Consigne: Citez, sans rien modifier, le passage de l'entretien avec Stéphane Diebold qui s'ouvre sur les mots contenant « On vous sait » et s'achève sur « cette famille politique ? ».

3 questions à… Stéphane Diebold

Diebold Stéphane

Candidat dissident de l’UMP sur la 4e circonscription

Nicolas Sarkozy a perdu cette élection présidentielle. A-t-on jugé l’homme ou le bilan ?

Cette élection n’est surtout pas la victoire de François Hollande. Elle est celle de l’anti-sarkozysme. Cet homme a payé cinq ans d’une campagne ininterrompue d’attaques continuelles sur sa personne. La presse n’a jamais cessé de le dénigrer or je pense qu’au vu de la crise traversée, Nicolas Sarkozy n’a certainement pas à rougir de son bilan.

On vous sait en désaccord avec la direction départementale de votre mouvement (l’UMP). Vous considérez-vous toujours militant de cette famille politique ?

Avant d’être à l’UMP, j’étais au RPR et je pense avoir un passé militant qui parle pour moi. Aujourd’hui je suis adhérent du parti, j’en suis conseiller national élu sur mon nom par les militants de la quatrième circonscription. Ne vous trompez pas, c’est donc l’UMP 31 qui ne me considère plus comme l’un des leurs ! La dernière preuve en date : ils ont refusé mon aide pour tenir un bureau de vote au deuxième tour. Il a même été dit clairement par la voix de son président Jean-Luc Moudenc, que ma participation militante à la tenue d’un bureau de vote était soumise à mon désistement aux législatives…

Donc vous êtes toujours décidé à vous présenter sur cette quatrième circonscription ?

Plus que jamais. J’ai même été le premier candidat à officialiser ma candidature en octobre dernier. J’ai engagé des frais de campagne, je suis sans cesse sur le terrain et vous voudriez que j’arrête ?! D’autant plus que je ne considère pas le candidat investi, Bertrand Serp, comme légitime. De mon côté, j’ai la légitimité du terrain et celle d’avoir déjà mené une élection cantonale. Je suis le candidat de la méritocratie, et Bertrand Serp, celui du copinage.

Données de l'exercice:
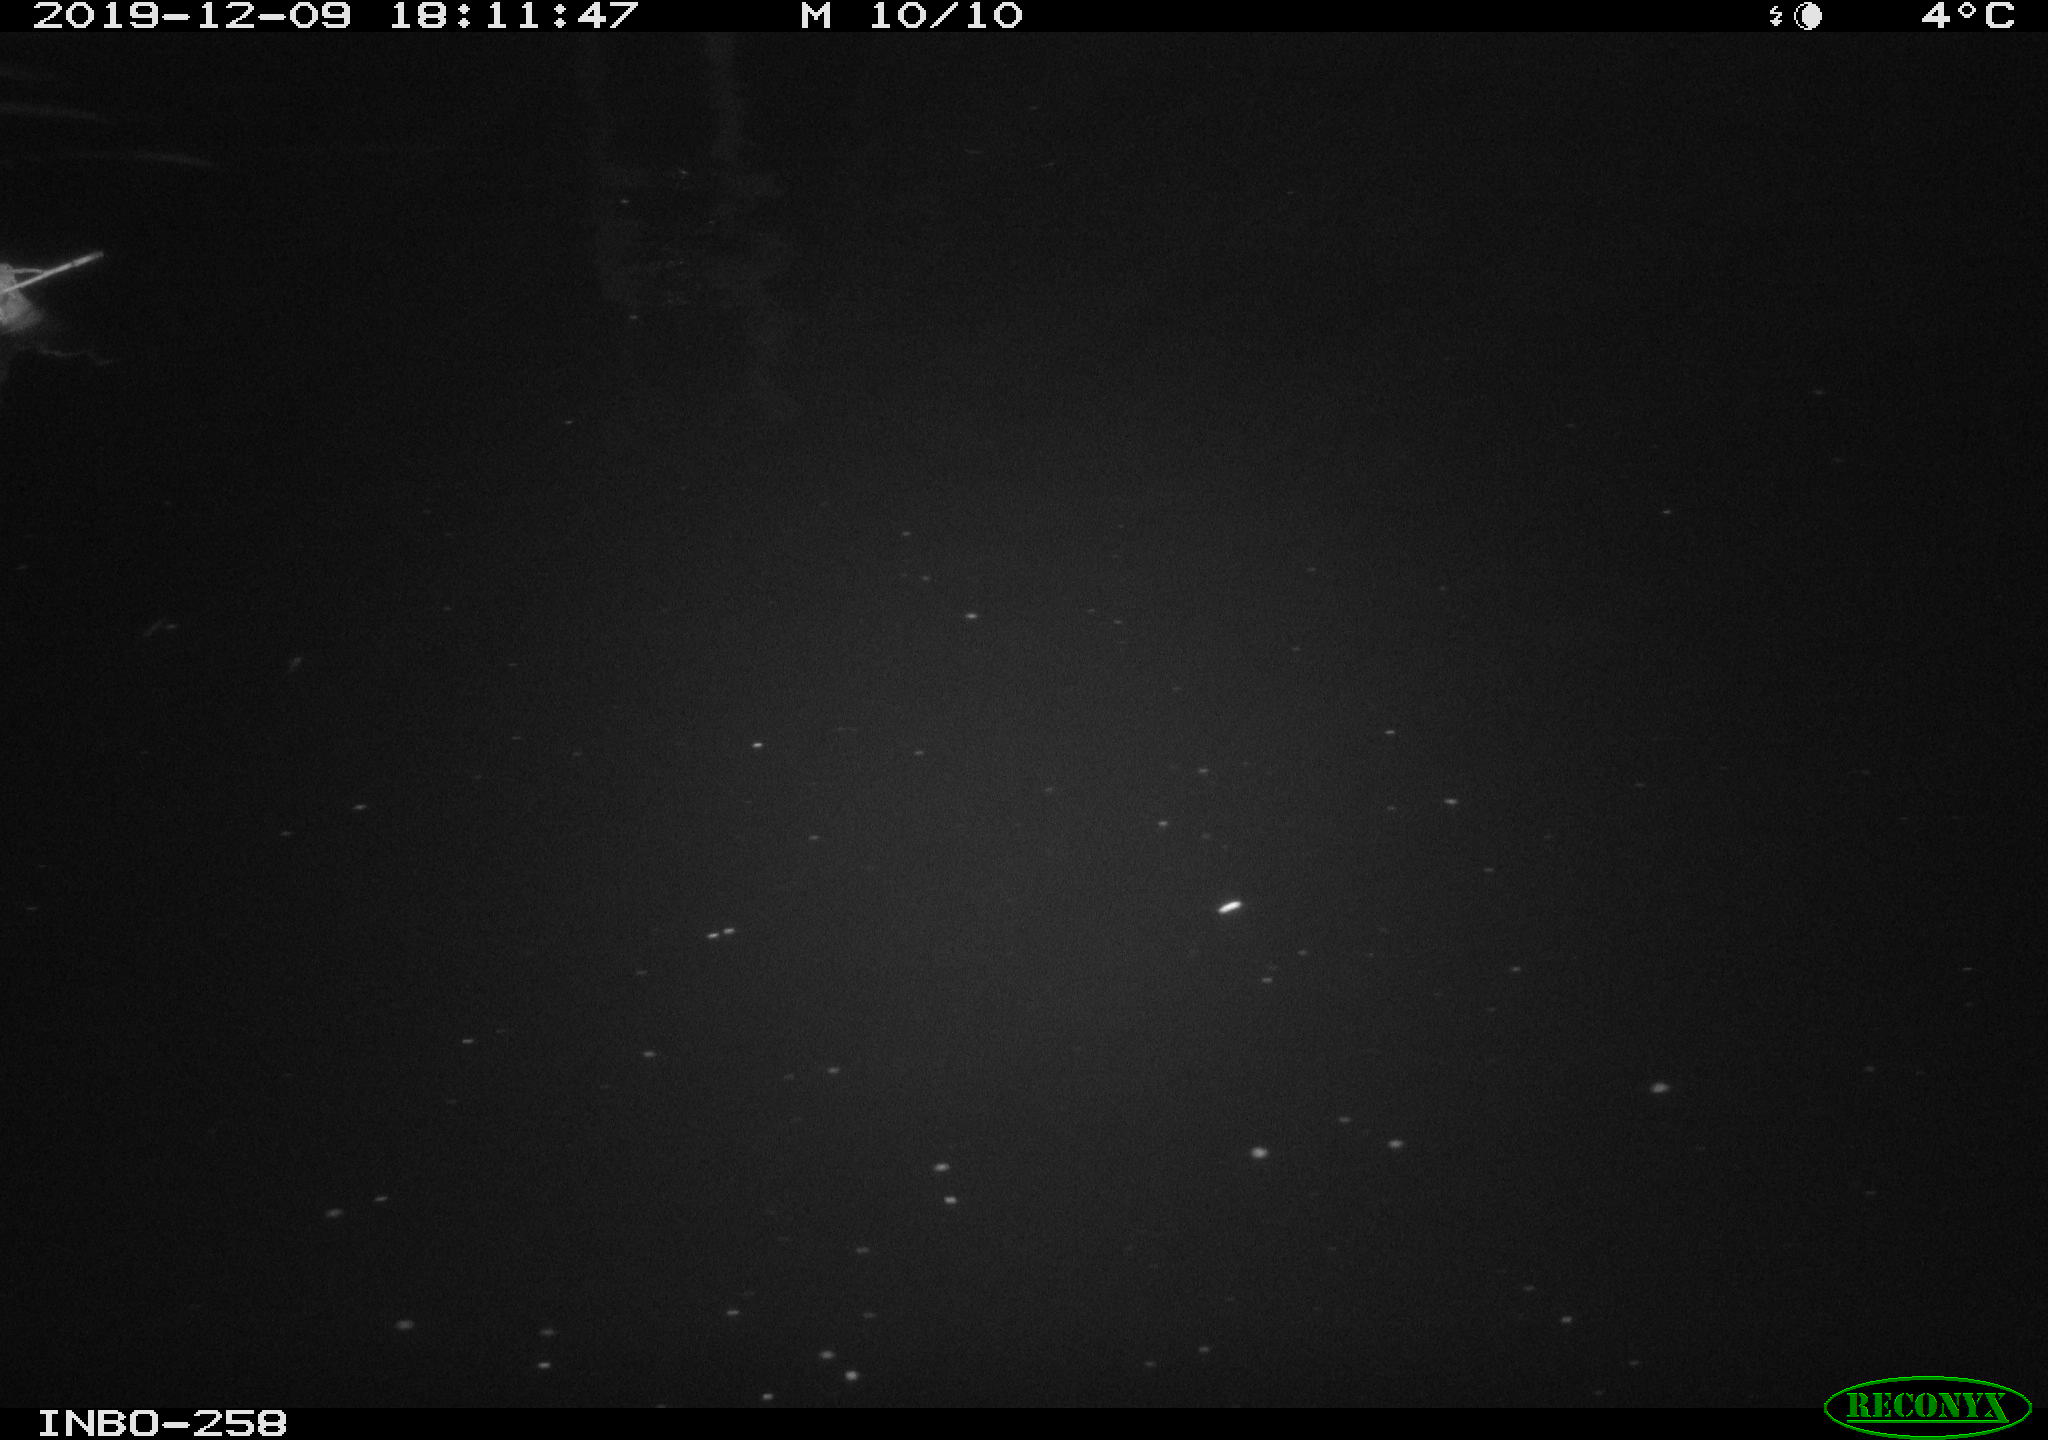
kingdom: Animalia
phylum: Chordata
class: Mammalia
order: Rodentia
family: Muridae
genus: Rattus
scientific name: Rattus norvegicus
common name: Brown rat
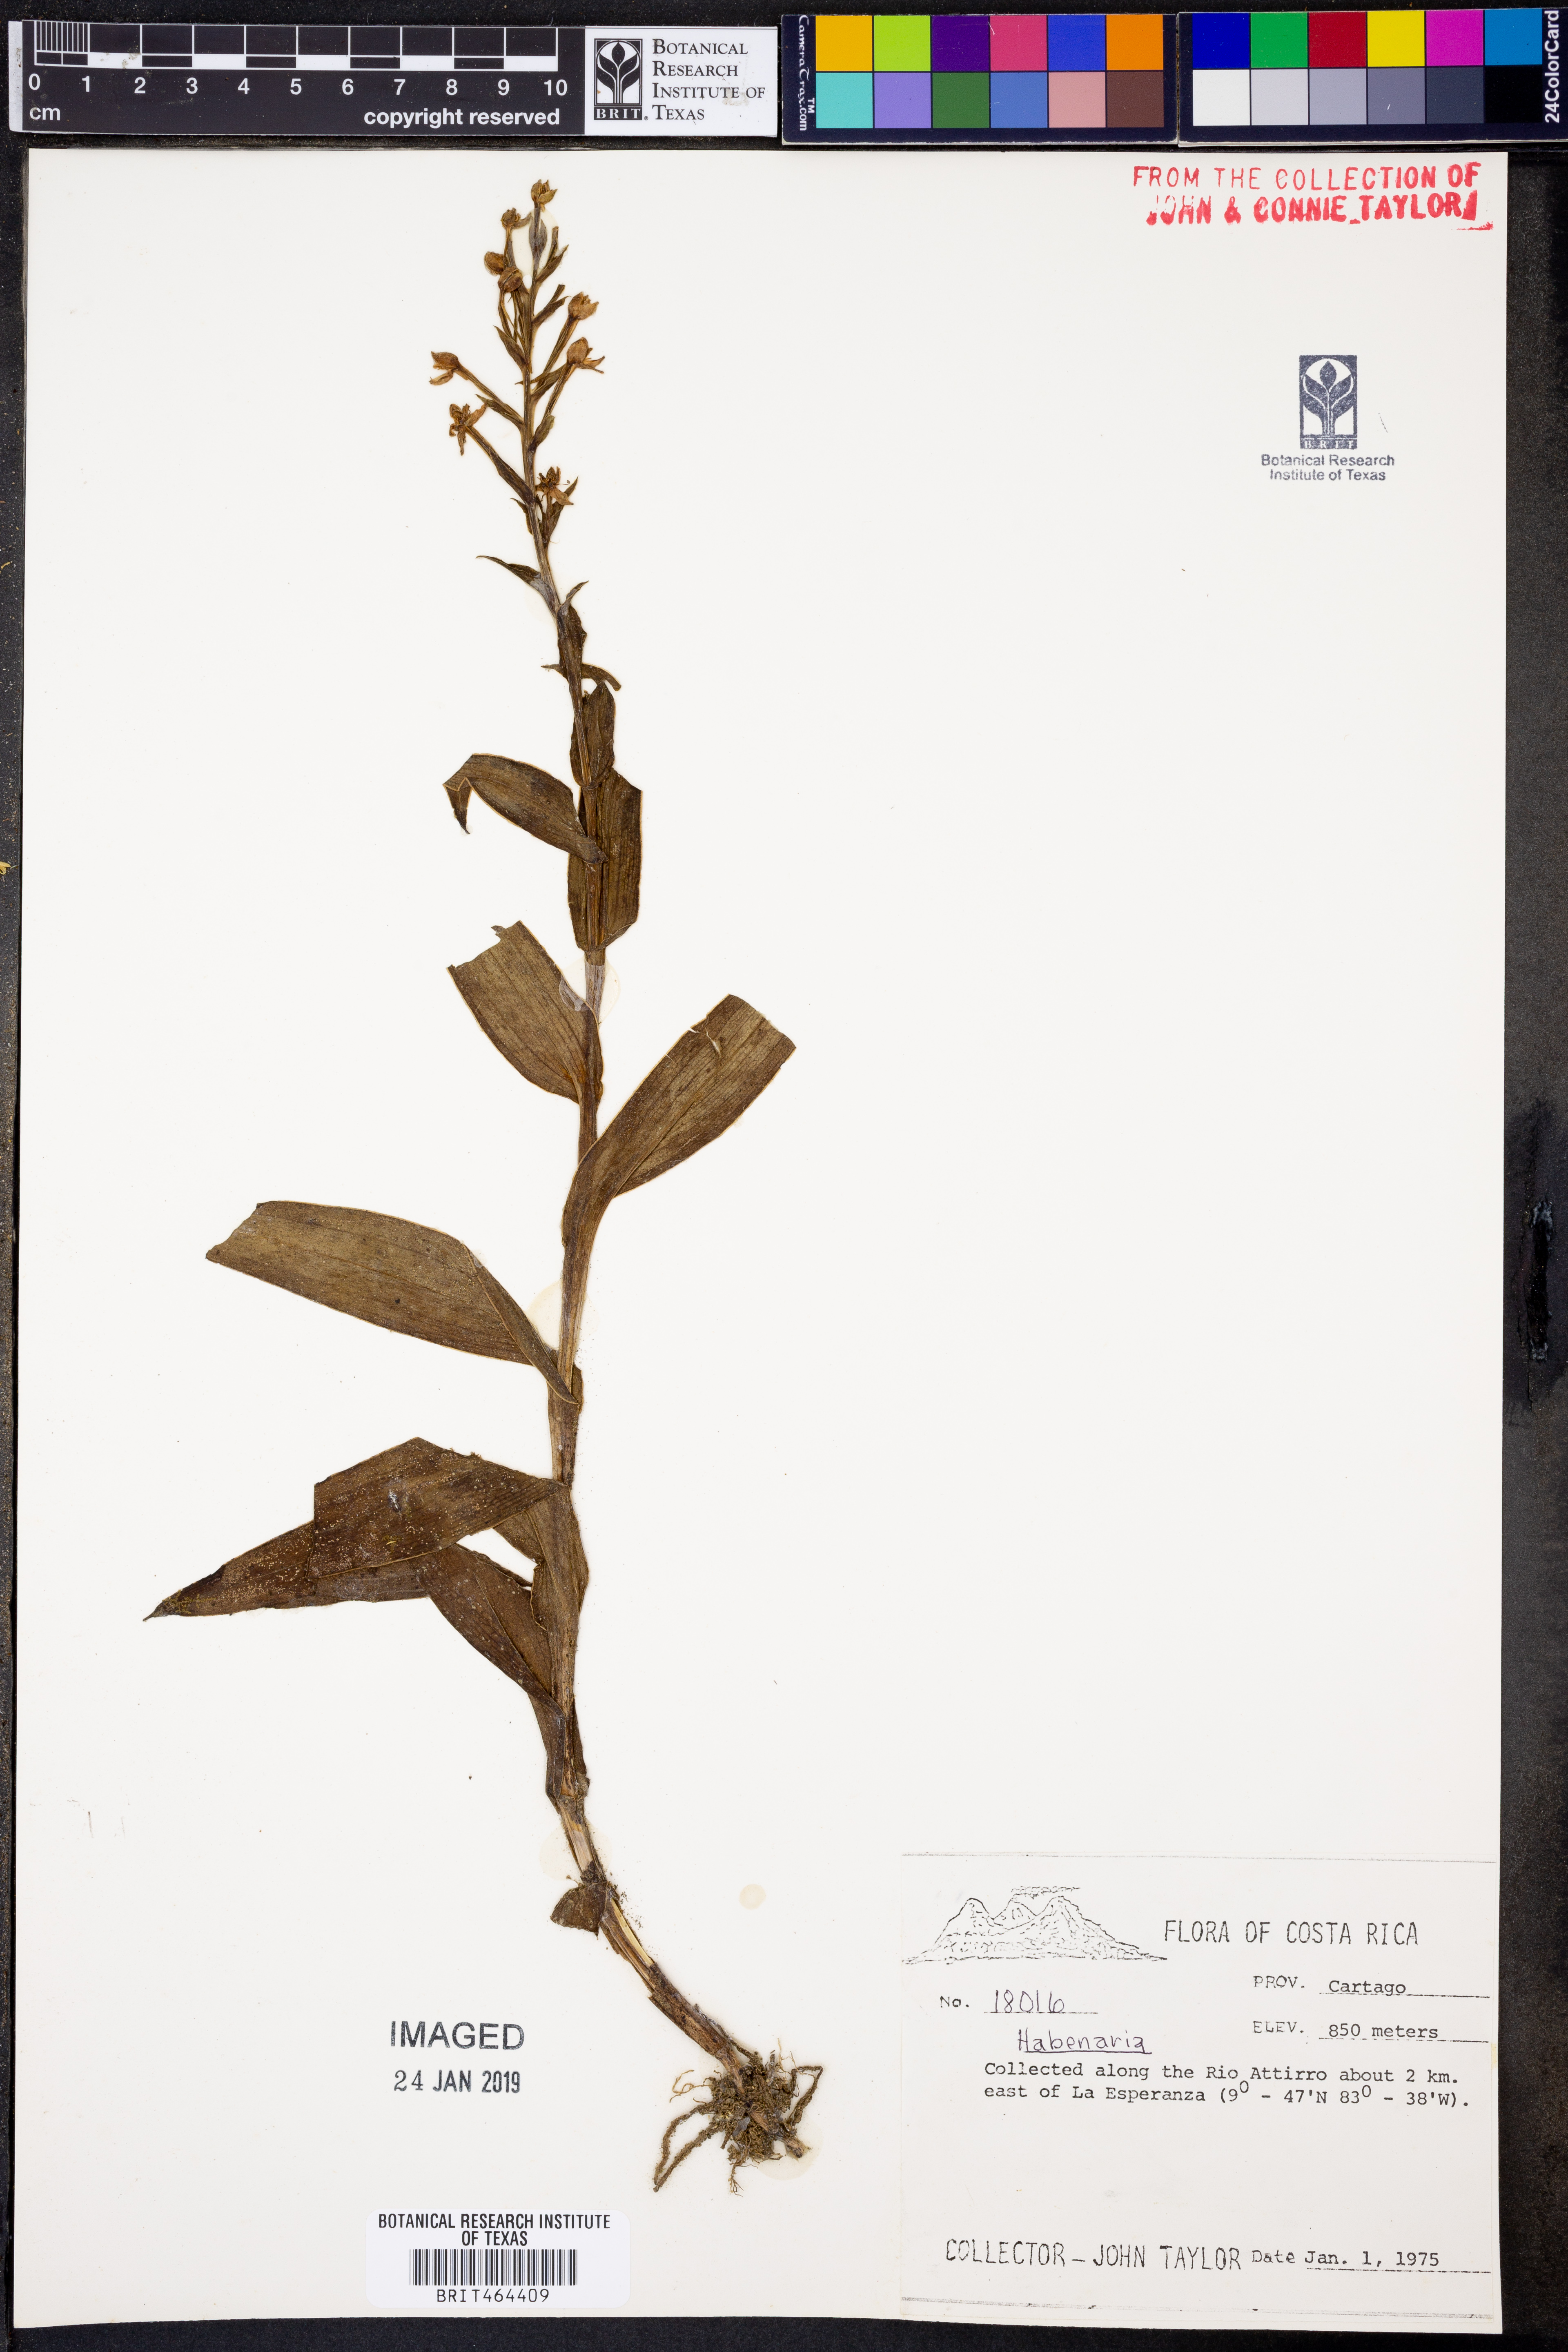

Corrigé:
On vous sait en désaccord avec la direction départementale de votre mouvement (l’UMP). Vous considérez-vous toujours militant de cette famille politique ?